Deploy the Conduktor Platform on Amazon ECS with Fargate
The final step is to deploy the Conduktor Platform. For this, we choose operating serverless options utilizing Amazon Elastic Container Service (Amazon ECS) with Fargate. This lets you right-size your containers sooner or later in case your utilization of Conduktor grows over time.
Conduktor shops persistent knowledge within the
/var/conduktor file system folder, to retailer configuration, cache computation outcomes, retailer logs, and run an inner database (for instance, for those who begin creating knowledge masking guidelines). For the persistence layer, we use Amazon Elastic File System (Amazon EFS), an elastic community file system that may be mounted on Fargate to supply a persistence layer.
Lastly, we expose our Fargate container by an Software Load Balancer, giving us a public static DNS endpoint to show the Conduktor Platform and giving us full management over the community safety to entry the Conduktor Platform. The next diagram illustrates our structure.
We deploy our final CloudFormation file and specify some essential parameters:
- MSKBookstrapServersURL – This parameter is critical to inform Conduktor which MSK cluster to hook up with
- MSKSecurityGroupID – The MSK safety group is critical to permit the template so as to add a safety group ingress rule to it, thereby permitting our ECS activity
- PublicSubnetIDs – The general public subnet IDs are to your Software Load Balancer
- SubnetIDs – The subnet IDs are to your ECS activity and could be the identical subnets or personal subnets (so long as they’ve entry to the MSK cluster and the opposite public subnets)
- VpcID – That is the VPC you’re deploying to
After deploying the template, on the Output tab of the stack, you could find the Software Load Balancer URL.
We use this URL and log in to the Conduktor Platform with the consumer title [email protected] and password password. These login credentials could be modified utilizing the YAML configuration file, and you may even allow SSO and LDAP.
On the Conduktor console, you can begin creating matters, producing knowledge, consuming knowledge, and way more! AWS Glue Schema Registry assist is coming quickly, and Confluent Schema Registry compatibility is already obtainable.
To wash up your AWS account, carry out the next steps so as:
- Delete the third CloudFormation template (3 – create ECS Service.yaml).

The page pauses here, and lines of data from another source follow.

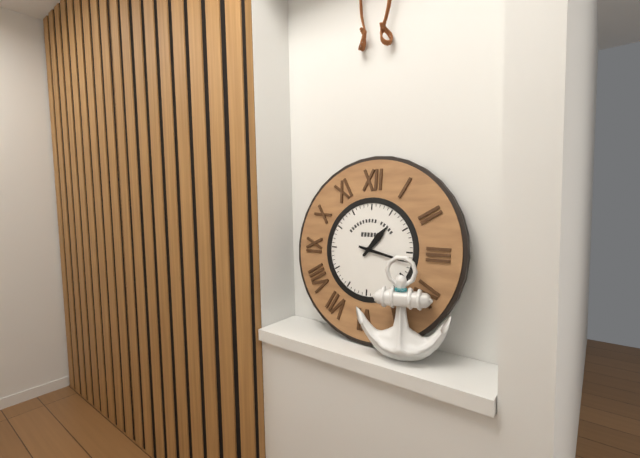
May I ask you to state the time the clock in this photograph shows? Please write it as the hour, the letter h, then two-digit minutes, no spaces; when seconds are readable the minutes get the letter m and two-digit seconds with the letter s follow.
1h17
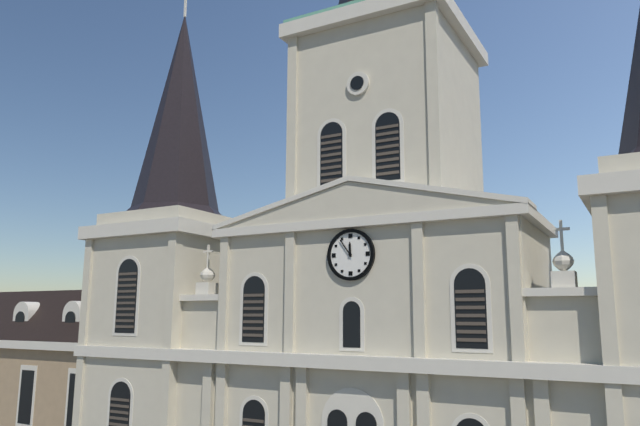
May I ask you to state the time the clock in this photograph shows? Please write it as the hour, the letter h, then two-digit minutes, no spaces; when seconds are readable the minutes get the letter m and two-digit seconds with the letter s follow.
11h54
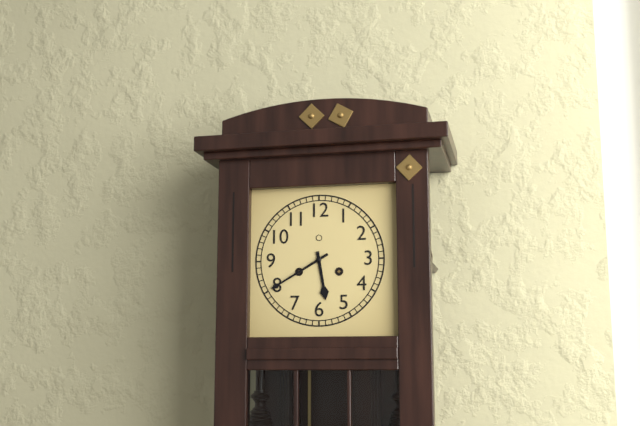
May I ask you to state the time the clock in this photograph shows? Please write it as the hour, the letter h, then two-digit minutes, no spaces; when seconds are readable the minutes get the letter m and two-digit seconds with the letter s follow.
5h40
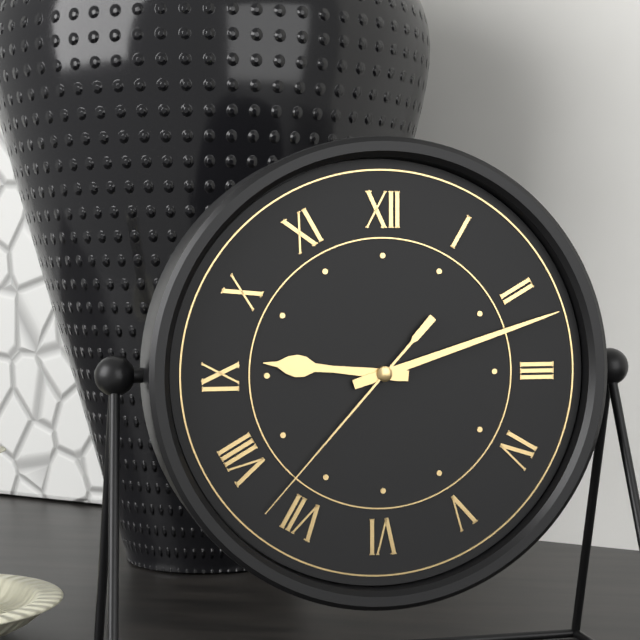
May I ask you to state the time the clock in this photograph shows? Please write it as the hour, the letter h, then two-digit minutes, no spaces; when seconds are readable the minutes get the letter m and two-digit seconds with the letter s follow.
9h12m37s
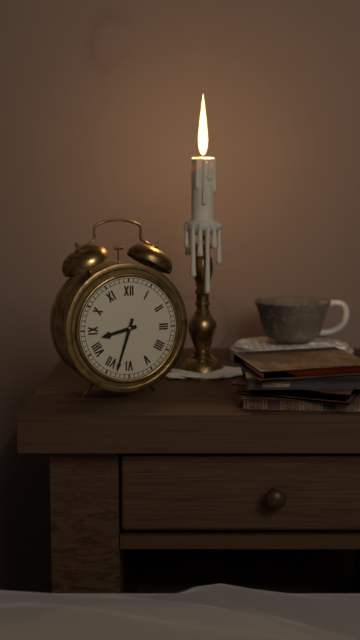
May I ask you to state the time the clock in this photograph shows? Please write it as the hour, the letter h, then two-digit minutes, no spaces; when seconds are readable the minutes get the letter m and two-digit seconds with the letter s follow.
8h33
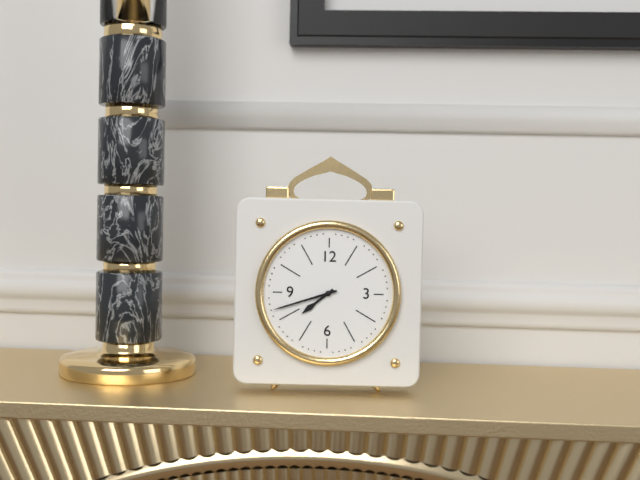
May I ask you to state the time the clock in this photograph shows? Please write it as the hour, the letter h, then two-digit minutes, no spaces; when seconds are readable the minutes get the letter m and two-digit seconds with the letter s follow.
7h42
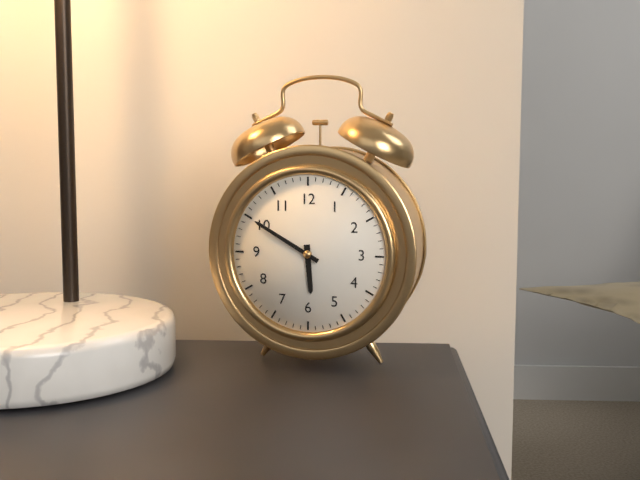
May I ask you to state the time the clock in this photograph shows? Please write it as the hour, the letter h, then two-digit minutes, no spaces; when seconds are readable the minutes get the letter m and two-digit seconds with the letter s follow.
5h50
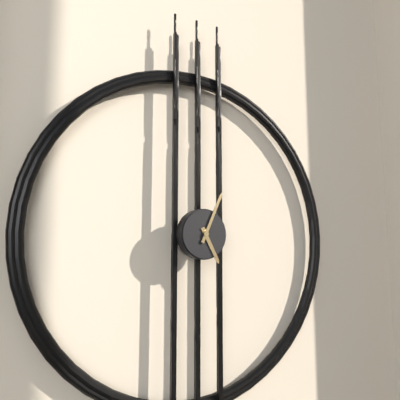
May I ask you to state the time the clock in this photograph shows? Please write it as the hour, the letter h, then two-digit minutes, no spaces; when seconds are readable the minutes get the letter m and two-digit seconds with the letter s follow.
5h04
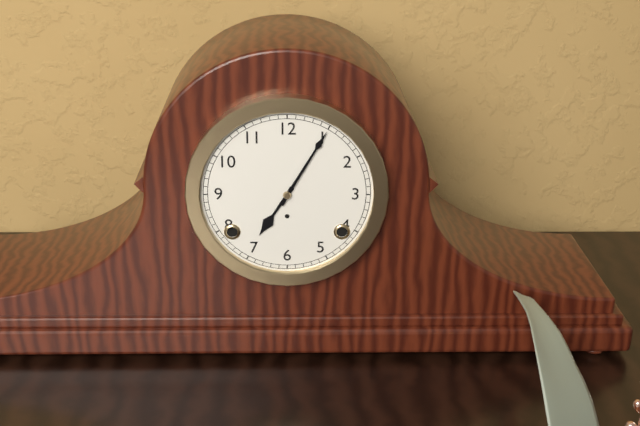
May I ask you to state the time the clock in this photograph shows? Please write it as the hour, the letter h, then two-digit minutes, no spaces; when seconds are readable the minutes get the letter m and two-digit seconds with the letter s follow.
7h05
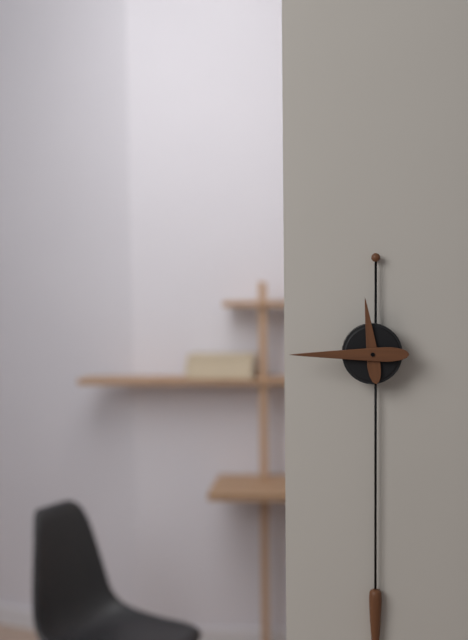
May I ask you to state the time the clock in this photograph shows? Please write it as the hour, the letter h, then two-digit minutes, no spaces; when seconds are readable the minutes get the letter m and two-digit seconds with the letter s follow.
11h45
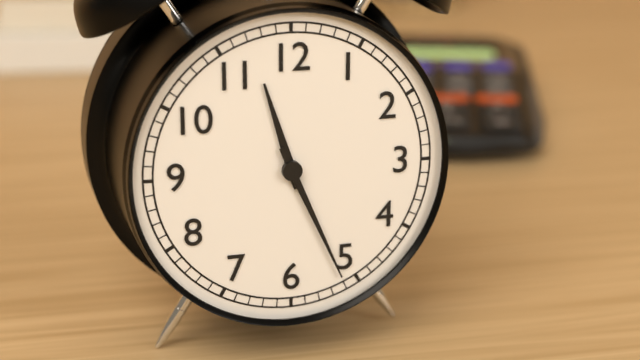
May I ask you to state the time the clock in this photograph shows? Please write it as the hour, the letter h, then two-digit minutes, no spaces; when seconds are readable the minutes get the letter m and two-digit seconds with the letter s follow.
11h26
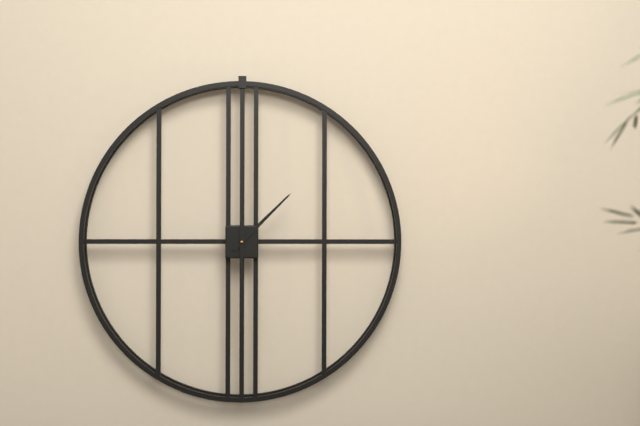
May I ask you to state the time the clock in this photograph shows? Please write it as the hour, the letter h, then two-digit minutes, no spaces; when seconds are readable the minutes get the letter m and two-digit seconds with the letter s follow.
1h30
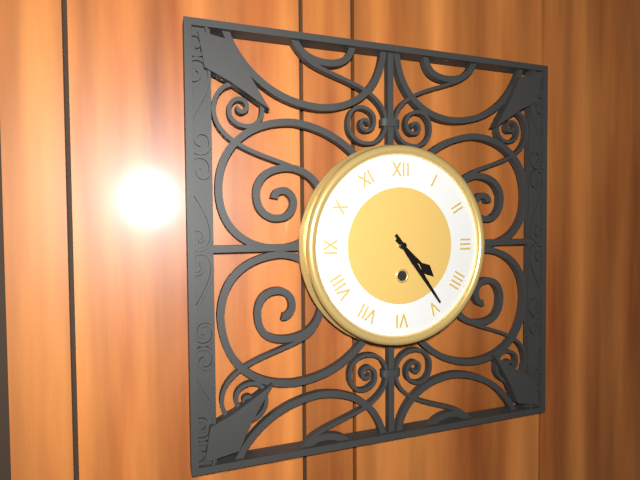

- Delete the second CloudFormation template (2 – create MSK cluster.yaml).
- Empty the contents of your S3 bucket.
- Delete all of your photos in your ECR repository.
- Delete the primary CloudFormation template (1 – base conduktor.yaml).
You should use the Conduktor Platform towards as many MSK clusters as desired by enhancing the file conduktor-platform.yaml. You possibly can even hook up with your clusters operating elsewhere, for instance on Amazon Elastic Compute Cloud (Amazon EC2).
On our roadmap, we’re engaged on an entire integration with Amazon MSK, together with AWS Glue Schema Registry assist, Amazon MSK Join assist, and full monitoring capabilities.
The Conduktor Platform affords a restricted free tier with no time restrict. Head to Conduktor’s Get Began web page and create an account to start out utilizing the Platform alongside MSK clusters at this time.
In regards to the Creator
Stéphane Maarek is the co-founder of Conduktor. He’s additionally the lead teacher on Udemy for studying Apache Kafka and AWS Certifications, having taught these applied sciences to over 1.5 million learners. Via Conduktor, he needs to democratize entry to Apache Kafka and make its utilization seamless and enterprise-ready.